═════ PROVIDED PASSAGE

[Haskell-cafe] Testing of GHC extensions & optimizations

Sven Panne svenpanne at gmail.com
Mon Sep 3 06:29:54 UTC 2018


Am So., 2. Sep. 2018 um 22:44 Uhr schrieb Joachim Durchholz <
jo at durchholz.org>:

> That's just the... non-thinking aspect, and more embarrassment
> avoidance. The first level of automated testing.
>

Well, even avoiding embarrassing bugs is extremely valuable. The vast
amount of bugs in real-world SW *is* actually highly embarrassing, and even
worse: Similar bugs have probably been introduced before. Getting some
tricky algorithm wrong is the exception, at least for two reasons: The
majority of code is typically very mundane and boring, and people are
usually more awake and concentrated when they know that they are writing
non-trivial stuff. Of course your mileage varies, depending on the domain,
experience of programmers, deadline pressure, etc.


> > Do this
> > for a few decades, and you have a very comprehensive test suite for
> > functional aspects. :-) The reasoning behind this: Blindly adding tests
> > is wasted effort most of time, because this way you often test things
> > which only very rarely break: Bugs OTOH hint you very concretely at
> > problematic/tricky/complicated parts of your SW.
>
> Well, you have to *think*.
> You can't just blindly add tests for every bug that was ever reported;
> you get an every-growing pile of test code, and if the spec changes you
> need to change the tests. So you need a strategy to curate the test
> code, and you very much prefer to test for the thing that actually went
> wrong, not the thing that was reported.

══════════

DIRECTIVES:
1. List the factors on which, according to the mailing-list post, "your mileage varies."
2. Rewrite the part of the mailing-list post starting at "Am So., 2. Sep." and ending at "of automated testing.", substituting "regression testing" for "automated testing".

═════ DATASET EXCERPTS

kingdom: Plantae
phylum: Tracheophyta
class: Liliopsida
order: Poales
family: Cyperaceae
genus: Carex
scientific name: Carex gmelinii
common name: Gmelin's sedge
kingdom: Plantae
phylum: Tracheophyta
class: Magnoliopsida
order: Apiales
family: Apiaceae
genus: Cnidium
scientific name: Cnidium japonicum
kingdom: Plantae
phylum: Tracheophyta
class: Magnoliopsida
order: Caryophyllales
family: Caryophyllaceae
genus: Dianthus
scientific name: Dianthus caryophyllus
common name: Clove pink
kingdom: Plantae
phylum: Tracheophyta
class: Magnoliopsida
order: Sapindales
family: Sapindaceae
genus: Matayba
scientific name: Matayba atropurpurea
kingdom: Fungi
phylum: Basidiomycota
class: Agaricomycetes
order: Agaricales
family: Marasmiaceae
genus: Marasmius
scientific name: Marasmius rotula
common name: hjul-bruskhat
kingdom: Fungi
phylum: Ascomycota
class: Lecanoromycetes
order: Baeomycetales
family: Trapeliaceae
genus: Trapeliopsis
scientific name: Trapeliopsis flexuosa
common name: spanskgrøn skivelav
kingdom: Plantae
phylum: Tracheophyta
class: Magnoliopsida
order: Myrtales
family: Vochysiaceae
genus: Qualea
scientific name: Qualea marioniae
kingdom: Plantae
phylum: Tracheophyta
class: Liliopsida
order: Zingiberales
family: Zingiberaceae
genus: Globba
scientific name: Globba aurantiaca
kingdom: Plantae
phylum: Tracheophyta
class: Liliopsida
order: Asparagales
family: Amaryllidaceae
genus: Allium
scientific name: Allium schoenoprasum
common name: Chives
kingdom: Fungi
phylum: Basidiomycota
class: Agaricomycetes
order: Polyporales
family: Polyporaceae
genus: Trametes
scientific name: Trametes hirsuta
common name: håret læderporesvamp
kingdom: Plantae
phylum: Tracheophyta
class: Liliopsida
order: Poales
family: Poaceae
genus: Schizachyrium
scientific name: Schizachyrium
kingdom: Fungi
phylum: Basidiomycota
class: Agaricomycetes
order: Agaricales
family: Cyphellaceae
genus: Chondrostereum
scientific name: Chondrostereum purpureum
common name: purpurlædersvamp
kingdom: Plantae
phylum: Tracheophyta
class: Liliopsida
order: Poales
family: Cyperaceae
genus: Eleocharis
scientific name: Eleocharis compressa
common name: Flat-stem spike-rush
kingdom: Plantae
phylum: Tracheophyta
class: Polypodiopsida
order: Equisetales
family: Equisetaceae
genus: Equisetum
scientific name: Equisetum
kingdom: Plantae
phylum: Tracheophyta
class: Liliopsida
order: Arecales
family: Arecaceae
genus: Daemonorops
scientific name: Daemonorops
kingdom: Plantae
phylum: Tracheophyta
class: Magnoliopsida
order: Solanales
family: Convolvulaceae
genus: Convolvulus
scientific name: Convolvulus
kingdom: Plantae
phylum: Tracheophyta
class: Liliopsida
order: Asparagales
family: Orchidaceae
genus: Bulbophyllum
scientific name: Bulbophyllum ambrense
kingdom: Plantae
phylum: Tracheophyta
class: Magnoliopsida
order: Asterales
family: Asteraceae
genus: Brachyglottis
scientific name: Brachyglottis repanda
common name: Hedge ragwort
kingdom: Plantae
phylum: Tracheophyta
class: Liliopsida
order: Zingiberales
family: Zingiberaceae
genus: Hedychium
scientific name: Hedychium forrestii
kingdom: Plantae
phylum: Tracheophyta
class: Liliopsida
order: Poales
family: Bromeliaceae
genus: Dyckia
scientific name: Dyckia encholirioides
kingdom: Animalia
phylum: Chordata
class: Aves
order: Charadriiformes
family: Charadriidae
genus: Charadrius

══════════

RESPONSES:
1. The domain, the experience of programmers, and deadline pressure.

2.
Am So., 2. Sep. 2018 um 22:44 Uhr schrieb Joachim Durchholz <
jo at durchholz.org>:

> That's just the... non-thinking aspect, and more embarrassment
> avoidance. The first level of regression testing.